Passage
For I am the Lord thy God, who take thee by the hand, and say to thee: Fear not, I have helped thee.
For I am the Lord thy God, who take thee by the hand, and say to thee: Fear not, I have helped thee.
Isaiah 41:11 Behold all that fight against thee shall be confounded and ashamed, they shall be as nothing, and the men shall perish that strive against thee.
Isaiah 41:12 Thou shalt seek them, and shalt not find the men that resist thee: they shall be as nothing: and as a thing consumed the men that war against thee.
Isaiah 41:13 For I am the Lord thy God, who take thee by the hand, and say to thee: Fear not, I have helped thee.

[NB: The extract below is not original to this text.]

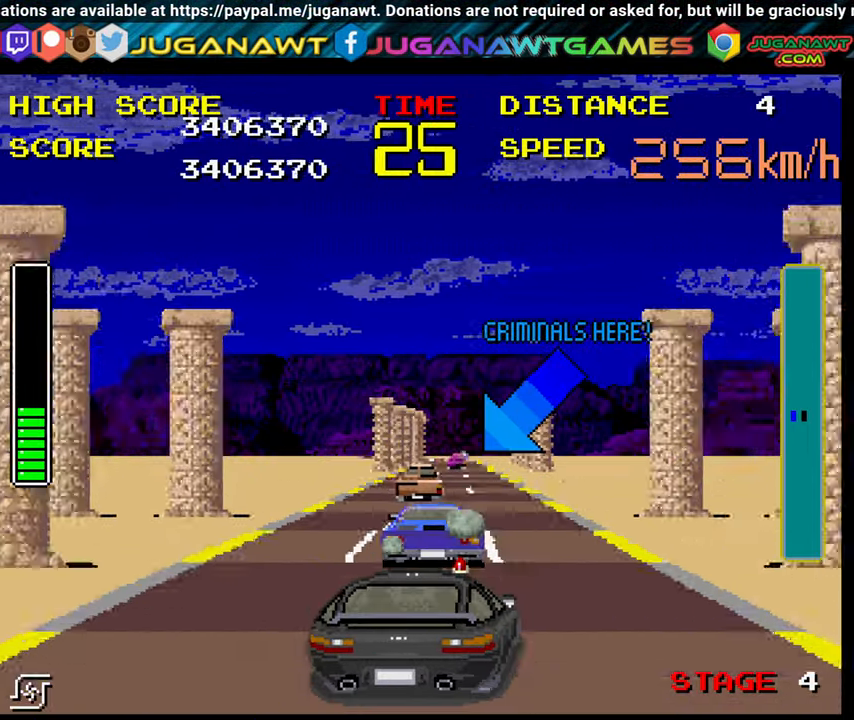
{"buttons": ["B"], "left_stick": "up-left", "right_stick": "center", "events": [[267, "left_stick", "up-left"]]}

Isaiah 41:14 Fear not, thou worm of Jacob, you that are dead of Israel: I have helped thee, saith the Lord: and thy Redeemer the Holy One of Israel.
Isaiah 41:15 I have made thee as a new thrashing wain, with teeth like a saw: thou shalt thrash the mountains, and break them in pieces: and shalt make the hills as chaff.
The verse centers on "lord", "take", "thee", "hand", "fear", and "helped". It is saying that the verse draws attention to "lord" and "take", so its meaning should be read from those terms before moving to application.
The nearby context moves from verse 12's "Thou shalt seek them and shalt not..." into verse 14's "Fear not thou worm of Jacob you...", so "lord" and "take" belong inside that flow. In Isaiah context, the local focus is the Holy One of Israel, judgment and restoration, the servant of the LORD, and Zion's hope.
A plain takeaway is to answer the verse's own emphasis on "lord" and "take" with trust shaped by these words, not by a vague optimism outside the passage.